Cependant, pour la plupart d'entre nous, réaliser nos rêves les plus fous n'est pas possible, et ce n'est de toutes façons pas important. Le Dr Patricia Boyle, la psychologue dont nous parlions plus haut, le confirme : « L'important, c'est d'apporter sa contribution », même modeste, au monde qui vous entoure. 

Ainsi j'ai récemment entendu parler d'une dame de 80 ans, touchée par l'Alzheimer depuis deux ans et demi. Elle continue pourtant à travailler bénévolement dans un centre d'accueil pour personnes sans abri, où elle participe aux lessives et au repassage. Le résultat est que ses capacités mentales sont aujourd'hui bien supérieures à celles des autres malades de son groupe, même plus jeunes. 

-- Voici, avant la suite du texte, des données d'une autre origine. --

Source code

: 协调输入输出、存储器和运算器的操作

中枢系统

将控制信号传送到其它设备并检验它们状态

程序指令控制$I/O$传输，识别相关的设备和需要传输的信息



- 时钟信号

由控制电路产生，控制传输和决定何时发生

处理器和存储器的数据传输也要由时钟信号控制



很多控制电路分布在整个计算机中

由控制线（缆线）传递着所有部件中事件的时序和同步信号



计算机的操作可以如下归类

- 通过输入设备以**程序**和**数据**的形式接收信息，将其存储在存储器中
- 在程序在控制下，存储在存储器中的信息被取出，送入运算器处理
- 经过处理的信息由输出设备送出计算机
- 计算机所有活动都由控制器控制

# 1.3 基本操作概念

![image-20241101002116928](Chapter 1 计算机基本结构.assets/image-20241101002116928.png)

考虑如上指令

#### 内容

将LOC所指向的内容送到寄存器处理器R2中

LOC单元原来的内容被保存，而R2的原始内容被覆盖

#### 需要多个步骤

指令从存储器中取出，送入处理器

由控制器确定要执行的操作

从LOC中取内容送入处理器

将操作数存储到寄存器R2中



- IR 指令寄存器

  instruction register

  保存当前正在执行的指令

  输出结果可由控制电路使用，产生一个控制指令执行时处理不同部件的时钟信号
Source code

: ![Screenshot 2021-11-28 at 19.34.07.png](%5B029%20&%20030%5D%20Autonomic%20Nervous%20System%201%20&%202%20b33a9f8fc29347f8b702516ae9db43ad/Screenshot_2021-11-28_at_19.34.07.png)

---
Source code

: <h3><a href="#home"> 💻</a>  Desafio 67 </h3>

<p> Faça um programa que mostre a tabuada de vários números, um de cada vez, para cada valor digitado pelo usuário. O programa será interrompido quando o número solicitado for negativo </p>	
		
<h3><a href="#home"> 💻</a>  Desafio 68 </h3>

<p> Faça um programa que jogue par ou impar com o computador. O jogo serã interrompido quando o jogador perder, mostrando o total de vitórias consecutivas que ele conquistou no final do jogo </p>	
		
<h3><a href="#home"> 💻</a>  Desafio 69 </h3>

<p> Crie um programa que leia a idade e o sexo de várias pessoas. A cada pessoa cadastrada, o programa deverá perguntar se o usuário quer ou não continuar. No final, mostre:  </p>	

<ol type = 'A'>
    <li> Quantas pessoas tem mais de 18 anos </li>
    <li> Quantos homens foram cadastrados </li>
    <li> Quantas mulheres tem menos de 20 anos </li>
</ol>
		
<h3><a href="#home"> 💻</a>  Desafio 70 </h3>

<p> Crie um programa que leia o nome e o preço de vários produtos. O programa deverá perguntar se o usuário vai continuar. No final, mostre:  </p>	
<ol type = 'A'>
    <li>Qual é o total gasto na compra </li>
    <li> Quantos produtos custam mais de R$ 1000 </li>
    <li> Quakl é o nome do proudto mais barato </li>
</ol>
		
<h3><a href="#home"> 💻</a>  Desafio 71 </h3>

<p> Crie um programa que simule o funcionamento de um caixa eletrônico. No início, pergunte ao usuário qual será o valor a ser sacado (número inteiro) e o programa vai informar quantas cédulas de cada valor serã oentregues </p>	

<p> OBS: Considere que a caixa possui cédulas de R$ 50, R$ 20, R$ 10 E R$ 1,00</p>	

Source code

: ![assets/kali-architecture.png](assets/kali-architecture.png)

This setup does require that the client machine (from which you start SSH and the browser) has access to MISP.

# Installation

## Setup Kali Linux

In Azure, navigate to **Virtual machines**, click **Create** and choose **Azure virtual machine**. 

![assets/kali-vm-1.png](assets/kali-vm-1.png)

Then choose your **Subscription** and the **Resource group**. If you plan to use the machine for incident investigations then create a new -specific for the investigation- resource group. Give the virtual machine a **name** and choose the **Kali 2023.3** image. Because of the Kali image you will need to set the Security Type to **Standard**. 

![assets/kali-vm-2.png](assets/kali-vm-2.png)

Les personnes qui s'occupent d'un chat, ou d'un chien, savent à quel point cela peut être gratifiant. Cela vous pousse à vous lever, à sortir, vous devez le nourrir ou le promener, et vous recevez en retour une affection et une fidélité sans bornes. De plus, observer un animal est source d'étonnement et de profondes réflexions sur la vie, la nature, et sur les êtres humains par comparaison. 

Proposer son aide comme bénévole dans un refuge pour chiens ou chats abandonnés ne nécessite pas une bonne santé, mais c'est un bon moyen de se faire des amis à quatre pattes… et des amis tout court. 

Les hôpitaux aussi ont besoin de bénévoles. Si les services de pédiatrie (médecine des enfants) ont souvent beaucoup de candidats, les difficultés sont plus grandes en gériatrie (médecine des personnes âgées). Et pourtant : « Il faut bien aider les vieux », disait une grand-mère de 90 ans qui s'occupait de malades qui avaient 20 ans de moins qu'elle ! Et vous n'avez pas besoin d'être en bonne santé pour cela non plus. Ce qui manque le plus dans nos hôpitaux, instituts, maisons de retraite, c'est le contact humain, le temps, l'écoute. 

Un article du New York Times qui concerne ce sujet du « but de la vie » rapporte l'histoire touchante d'un vieux monsieur, Manny, appartenant à la communauté juive de New York. Jusqu'à sa mort, il faisait les livraisons à domicile pour la boucherie casher de son quartier. Cela lui permettait de rendre service tout en gardant le contact avec les personnes de la communauté, qui l'invitaient régulièrement pour un café et échanger des nouvelles [6]. 

En France, et dans la plupart des pays européens, le droit du travail incite à ne pas poursuivre son activité au-delà de 65 ans. Bien des personnes sont mises en « préretraite » ou retraite anticipée à 60 ans. Aux Etats-Unis, où cela est autorisé, des chaînes de magasins s'efforcent de créer des postes pour les personnes âgées, et même très âgées, qui souhaitent garder par ce moyen un contact avec la vie active. 

C'est le cas de la chaîne de supermarchés Walmart qui leur propose de venir aider les clients aux caisses pour empaqueter les provisions et charger leurs courses en voiture. Les horaires sont totalement souples et adaptés aux capacités de chacun. Des personnes témoignent que c'est un moyen de rencontrer des gens, de faire plaisir, et d'aller mieux :
 

« Mon frère appelle cela ma thérapie payée », raconte une dame sur Internet. « Je plie et remets en rayon de nombreuses choses mais j'aide aussi les clients qui sont toujours amicaux. Mon but est de rendre service, faire un bon travail et améliorer ma santé et mon bien-être. Je recommande vraiment d'essayer. Je travaille seulement par périodes de deux jours. ». 
 

Alors voilà. C'était quelques idées pour transformer vos éventuels « non » en « oui », aux questions fatidiques du début de cette lettre.